**Exercise goal:** Write out every line of text in the items below as a numbered list, leaving out any blank lines.

**Provided data:**
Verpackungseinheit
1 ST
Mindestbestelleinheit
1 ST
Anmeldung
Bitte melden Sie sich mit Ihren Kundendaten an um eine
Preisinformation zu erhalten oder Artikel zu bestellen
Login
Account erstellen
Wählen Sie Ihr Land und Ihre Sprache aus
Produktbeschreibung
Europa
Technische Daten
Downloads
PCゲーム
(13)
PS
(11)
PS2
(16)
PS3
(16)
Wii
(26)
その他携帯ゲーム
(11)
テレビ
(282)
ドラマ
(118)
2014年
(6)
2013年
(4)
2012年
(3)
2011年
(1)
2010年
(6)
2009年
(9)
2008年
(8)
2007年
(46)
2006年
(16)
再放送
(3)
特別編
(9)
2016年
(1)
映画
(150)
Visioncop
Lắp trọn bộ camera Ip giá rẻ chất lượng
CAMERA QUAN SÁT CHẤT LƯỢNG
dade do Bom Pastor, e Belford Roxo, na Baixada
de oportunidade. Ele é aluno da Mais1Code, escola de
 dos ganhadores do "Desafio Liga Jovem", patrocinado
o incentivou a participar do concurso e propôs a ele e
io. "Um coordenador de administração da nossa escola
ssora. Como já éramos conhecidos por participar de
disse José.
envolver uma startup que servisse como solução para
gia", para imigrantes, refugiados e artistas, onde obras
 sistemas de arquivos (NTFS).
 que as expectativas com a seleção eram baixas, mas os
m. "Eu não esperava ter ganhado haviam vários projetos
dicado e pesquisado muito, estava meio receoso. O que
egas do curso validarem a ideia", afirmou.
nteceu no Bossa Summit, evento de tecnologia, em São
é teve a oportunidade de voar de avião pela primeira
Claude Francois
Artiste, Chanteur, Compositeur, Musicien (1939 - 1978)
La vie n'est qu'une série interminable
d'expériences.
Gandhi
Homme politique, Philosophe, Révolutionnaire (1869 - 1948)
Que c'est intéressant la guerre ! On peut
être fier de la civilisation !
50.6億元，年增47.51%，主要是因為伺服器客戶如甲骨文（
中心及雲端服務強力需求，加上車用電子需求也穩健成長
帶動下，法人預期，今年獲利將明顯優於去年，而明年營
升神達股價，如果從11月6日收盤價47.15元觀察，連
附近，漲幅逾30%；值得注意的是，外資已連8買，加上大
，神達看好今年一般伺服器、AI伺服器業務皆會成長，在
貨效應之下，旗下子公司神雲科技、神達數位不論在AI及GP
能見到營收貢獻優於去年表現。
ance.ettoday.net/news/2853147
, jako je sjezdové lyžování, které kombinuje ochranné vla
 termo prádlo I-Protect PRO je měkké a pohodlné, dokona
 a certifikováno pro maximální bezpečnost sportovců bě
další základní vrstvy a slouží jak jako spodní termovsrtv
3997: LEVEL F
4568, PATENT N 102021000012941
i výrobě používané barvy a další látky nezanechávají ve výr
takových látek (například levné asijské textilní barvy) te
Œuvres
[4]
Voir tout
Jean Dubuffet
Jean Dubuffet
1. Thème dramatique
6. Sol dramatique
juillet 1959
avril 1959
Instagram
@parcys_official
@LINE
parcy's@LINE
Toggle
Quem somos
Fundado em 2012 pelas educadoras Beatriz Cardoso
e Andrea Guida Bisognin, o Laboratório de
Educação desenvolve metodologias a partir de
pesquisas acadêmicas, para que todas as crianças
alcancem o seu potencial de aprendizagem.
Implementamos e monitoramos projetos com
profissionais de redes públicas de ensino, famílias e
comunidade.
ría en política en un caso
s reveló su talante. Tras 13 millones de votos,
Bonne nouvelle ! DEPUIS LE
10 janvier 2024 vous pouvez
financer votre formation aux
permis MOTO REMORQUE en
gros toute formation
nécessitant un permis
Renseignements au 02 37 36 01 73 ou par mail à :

**Written response:**
1. Verpackungseinheit
2. 1 ST
3. Mindestbestelleinheit
4. 1 ST
5. Anmeldung
6. Bitte melden Sie sich mit Ihren Kundendaten an um eine
7. Preisinformation zu erhalten oder Artikel zu bestellen
8. Login
9. Account erstellen
10. Wählen Sie Ihr Land und Ihre Sprache aus
11. Produktbeschreibung
12. Europa
13. Technische Daten
14. Downloads
15. PCゲーム
16. (13)
17. PS
18. (11)
19. PS2
20. (16)
21. PS3
22. (16)
23. Wii
24. (26)
25. その他携帯ゲーム
26. (11)
27. テレビ
28. (282)
29. ドラマ
30. (118)
31. 2014年
32. (6)
33. 2013年
34. (4)
35. 2012年
36. (3)
37. 2011年
38. (1)
39. 2010年
40. (6)
41. 2009年
42. (9)
43. 2008年
44. (8)
45. 2007年
46. (46)
47. 2006年
48. (16)
49. 再放送
50. (3)
51. 特別編
52. (9)
53. 2016年
54. (1)
55. 映画
56. (150)
57. Visioncop
58. Lắp trọn bộ camera Ip giá rẻ chất lượng
59. CAMERA QUAN SÁT CHẤT LƯỢNG
60. dade do Bom Pastor, e Belford Roxo, na Baixada
61. de oportunidade. Ele é aluno da Mais1Code, escola de
62.  dos ganhadores do "Desafio Liga Jovem", patrocinado
63. o incentivou a participar do concurso e propôs a ele e
64. io. "Um coordenador de administração da nossa escola
65. ssora. Como já éramos conhecidos por participar de
66. disse José.
67. envolver uma startup que servisse como solução para
68. gia", para imigrantes, refugiados e artistas, onde obras
69.  sistemas de arquivos (NTFS).
70.  que as expectativas com a seleção eram baixas, mas os
71. m. "Eu não esperava ter ganhado haviam vários projetos
72. dicado e pesquisado muito, estava meio receoso. O que
73. egas do curso validarem a ideia", afirmou.
74. nteceu no Bossa Summit, evento de tecnologia, em São
75. é teve a oportunidade de voar de avião pela primeira
76. Claude Francois
77. Artiste, Chanteur, Compositeur, Musicien (1939 - 1978)
78. La vie n'est qu'une série interminable
79. d'expériences.
80. Gandhi
81. Homme politique, Philosophe, Révolutionnaire (1869 - 1948)
82. Que c'est intéressant la guerre ! On peut
83. être fier de la civilisation !
84. 50.6億元，年增47.51%，主要是因為伺服器客戶如甲骨文（
85. 中心及雲端服務強力需求，加上車用電子需求也穩健成長
86. 帶動下，法人預期，今年獲利將明顯優於去年，而明年營
87. 升神達股價，如果從11月6日收盤價47.15元觀察，連
88. 附近，漲幅逾30%；值得注意的是，外資已連8買，加上大
89. ，神達看好今年一般伺服器、AI伺服器業務皆會成長，在
90. 貨效應之下，旗下子公司神雲科技、神達數位不論在AI及GP
91. 能見到營收貢獻優於去年表現。
92. ance.ettoday.net/news/2853147
93. , jako je sjezdové lyžování, které kombinuje ochranné vla
94.  termo prádlo I-Protect PRO je měkké a pohodlné, dokona
95.  a certifikováno pro maximální bezpečnost sportovců bě
96. další základní vrstvy a slouží jak jako spodní termovsrtv
97. 3997: LEVEL F
98. 4568, PATENT N 102021000012941
99. i výrobě používané barvy a další látky nezanechávají ve výr
100. takových látek (například levné asijské textilní barvy) te
101. Œuvres
102. [4]
103. Voir tout
104. Jean Dubuffet
105. Jean Dubuffet
106. 1. Thème dramatique
107. 6. Sol dramatique
108. juillet 1959
109. avril 1959
110. Instagram
111. @parcys_official
112. @LINE
113. parcy's@LINE
114. Toggle
115. Quem somos
116. Fundado em 2012 pelas educadoras Beatriz Cardoso
117. e Andrea Guida Bisognin, o Laboratório de
118. Educação desenvolve metodologias a partir de
119. pesquisas acadêmicas, para que todas as crianças
120. alcancem o seu potencial de aprendizagem.
121. Implementamos e monitoramos projetos com
122. profissionais de redes públicas de ensino, famílias e
123. comunidade.
124. ría en política en un caso
125. s reveló su talante. Tras 13 millones de votos,
126. Bonne nouvelle ! DEPUIS LE
127. 10 janvier 2024 vous pouvez
128. financer votre formation aux
129. permis MOTO REMORQUE en
130. gros toute formation
131. nécessitant un permis
132. Renseignements au 02 37 36 01 73 ou par mail à :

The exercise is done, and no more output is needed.